Un híbrido para una RTVE incapaz

Ernesto Saenz de Buruaga

La televisión pública española tiene encomendado un programa de debate político en prime time que compita con los de La Sexta y Tele5 de la noche del sábado, que han conseguido crear foros centrales para establecer la agenda del debate político, para proporcionar espacio amplio a los líderes de los partidos. Durante la anterior legislatura los debates “59 segundos” o “Tengo una pregunta para usted” ideados para la televisión pública por productoras privadas cumplieron esa misión. Ahora la televisión pública ha abandonado ese espacio de referencia y ha perdido el liderazgo cuantitativo y cualitativo de la información; ya no es el canal de referencia ante informaciones extraordinarias como la coronación del Rey, las últimas elecciones andaluzas y el accidente aéreo de los Alpes.

Para recuperar posición y dar oportunidad a los líderes políticos RTVE encomendó a una productora privada un espacio de debate dirigido por un profesional conocido: Ernesto Sáenz de Buruaga. Todo estaba preparado, con presupuestos y plazos, cuando tropezaron con el consejo de administración que consideró que ese contrato excedía el marco legal, según el cual los espacios informativos de TVE son competencia exclusiva de la casa sin encargos externos.

Los servicios jurídicos de la casa han ideado la estratagema de plantear el nuevo debate como un espacio que trasciende lo informativo, que pertenece al área de programas que dispone de un marco más amplio para la contratación externa. Y al servicio de ese designio utilizan un presunto género de nuevo cuño: lo “híbrido” que no es ni informativo, ni programa, ambas cosas a la vez. El diccionario define lo híbrido como el producto de elementos de distinta naturaleza. De manera que el debate de marras no es ni información ni programa, es hibrido, y por ello su producción no está limitada a los recursos y medios de la casa. Con lo fácil que es entender lo que es información (búsqueda de la verdad) y entretenimiento. Hay dos clases de servicios jurídicos, los que respetan y hacen honor a las normas y los que las manipulan; el invento del nuevo género híbrido pertenece al segundo género.

**Descripción de la tarea**:
Retoma el artículo sobre el debate híbrido de RTVE y continúalo a partir de su última oración. Los ítems no hacen falta para nada.

**Datos extraídos**:

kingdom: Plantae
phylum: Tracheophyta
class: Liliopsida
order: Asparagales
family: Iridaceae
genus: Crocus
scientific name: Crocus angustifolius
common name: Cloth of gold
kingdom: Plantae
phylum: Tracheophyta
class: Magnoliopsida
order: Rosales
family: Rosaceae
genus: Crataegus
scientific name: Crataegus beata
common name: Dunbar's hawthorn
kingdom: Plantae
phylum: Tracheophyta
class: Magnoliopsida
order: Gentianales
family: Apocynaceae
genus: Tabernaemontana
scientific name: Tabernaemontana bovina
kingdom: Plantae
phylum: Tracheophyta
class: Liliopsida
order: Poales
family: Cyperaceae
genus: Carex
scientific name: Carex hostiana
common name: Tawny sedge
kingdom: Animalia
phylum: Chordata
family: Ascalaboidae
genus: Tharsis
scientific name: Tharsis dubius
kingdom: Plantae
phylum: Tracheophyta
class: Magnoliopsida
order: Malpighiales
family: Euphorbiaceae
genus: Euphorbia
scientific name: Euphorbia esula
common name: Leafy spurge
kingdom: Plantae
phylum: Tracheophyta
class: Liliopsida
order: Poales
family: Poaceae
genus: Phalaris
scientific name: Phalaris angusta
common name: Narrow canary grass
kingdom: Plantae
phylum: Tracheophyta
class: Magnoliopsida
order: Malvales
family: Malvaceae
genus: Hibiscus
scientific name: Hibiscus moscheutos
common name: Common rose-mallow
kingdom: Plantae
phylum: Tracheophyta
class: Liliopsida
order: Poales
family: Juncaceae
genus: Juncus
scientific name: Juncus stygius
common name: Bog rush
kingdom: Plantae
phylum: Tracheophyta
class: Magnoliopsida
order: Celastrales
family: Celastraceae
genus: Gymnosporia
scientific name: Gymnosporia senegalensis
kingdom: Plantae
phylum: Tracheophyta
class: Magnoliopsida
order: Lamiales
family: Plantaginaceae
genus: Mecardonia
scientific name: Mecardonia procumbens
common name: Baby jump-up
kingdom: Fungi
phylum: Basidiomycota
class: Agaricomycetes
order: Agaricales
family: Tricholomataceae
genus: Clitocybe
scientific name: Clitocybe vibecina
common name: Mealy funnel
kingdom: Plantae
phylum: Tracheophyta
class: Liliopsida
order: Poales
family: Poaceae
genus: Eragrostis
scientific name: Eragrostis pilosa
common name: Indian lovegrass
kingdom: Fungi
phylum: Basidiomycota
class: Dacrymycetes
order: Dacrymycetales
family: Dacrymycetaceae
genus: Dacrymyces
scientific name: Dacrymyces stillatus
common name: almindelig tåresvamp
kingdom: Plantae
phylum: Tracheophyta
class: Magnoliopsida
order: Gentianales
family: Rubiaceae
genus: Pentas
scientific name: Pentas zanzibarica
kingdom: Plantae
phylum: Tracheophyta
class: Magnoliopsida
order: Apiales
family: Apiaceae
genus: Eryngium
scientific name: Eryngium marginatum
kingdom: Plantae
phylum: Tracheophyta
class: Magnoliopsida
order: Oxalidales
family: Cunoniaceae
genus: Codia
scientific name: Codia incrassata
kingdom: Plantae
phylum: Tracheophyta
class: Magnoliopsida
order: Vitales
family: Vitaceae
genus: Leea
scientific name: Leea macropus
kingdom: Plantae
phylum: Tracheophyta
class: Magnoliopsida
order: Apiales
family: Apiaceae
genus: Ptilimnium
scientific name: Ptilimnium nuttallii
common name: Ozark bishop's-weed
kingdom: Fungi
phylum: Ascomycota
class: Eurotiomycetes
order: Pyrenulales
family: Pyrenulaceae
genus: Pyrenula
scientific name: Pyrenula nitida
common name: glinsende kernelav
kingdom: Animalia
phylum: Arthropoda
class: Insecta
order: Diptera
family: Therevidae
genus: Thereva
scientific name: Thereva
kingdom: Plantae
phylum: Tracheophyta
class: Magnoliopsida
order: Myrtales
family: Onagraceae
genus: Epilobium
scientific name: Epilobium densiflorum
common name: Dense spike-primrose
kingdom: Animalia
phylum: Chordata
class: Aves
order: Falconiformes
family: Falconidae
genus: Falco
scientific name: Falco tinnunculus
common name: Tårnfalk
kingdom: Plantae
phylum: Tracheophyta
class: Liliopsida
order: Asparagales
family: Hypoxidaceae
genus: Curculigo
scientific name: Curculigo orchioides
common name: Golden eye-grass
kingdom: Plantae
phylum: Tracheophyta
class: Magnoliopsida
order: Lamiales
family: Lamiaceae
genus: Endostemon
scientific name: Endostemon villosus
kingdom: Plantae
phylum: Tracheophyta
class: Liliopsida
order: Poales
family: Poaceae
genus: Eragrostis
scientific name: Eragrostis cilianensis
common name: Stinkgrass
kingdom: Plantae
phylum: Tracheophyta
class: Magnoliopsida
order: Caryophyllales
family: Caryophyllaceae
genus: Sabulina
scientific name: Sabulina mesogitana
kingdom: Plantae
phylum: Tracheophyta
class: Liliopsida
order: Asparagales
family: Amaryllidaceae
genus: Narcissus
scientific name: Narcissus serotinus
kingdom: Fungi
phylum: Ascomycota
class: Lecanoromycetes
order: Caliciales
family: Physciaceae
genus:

**Resultado**:
Más llamativo es el argumento de que la casa, RTVE, carece de los recursos y los medios para abordar un programa semejante. Aten esa mosca por el rabo; mil millones de euros (un 50% más que cada una de las cadenas privadas que superan con creces la audiencia y horas de emisión a la pública estatal) son insuficientes para abordar un programa semejante.

Quede constancia de la perplejidad, sin llegar más lejos. Quizá se trata de una estrategia para ir hundiendo paso a paso la televisión pública por irrelevante. Que el talento de la actual dirección llegue para inventar el “híbrido” y advertir que carecen de recursos para hacer un programa de debate es como para que alguien haga algunas preguntas. Contraten a Ernesto Sáenz de Buruaga si es su hombre y utilicen los recursos de la casa, ¿tan complicado es?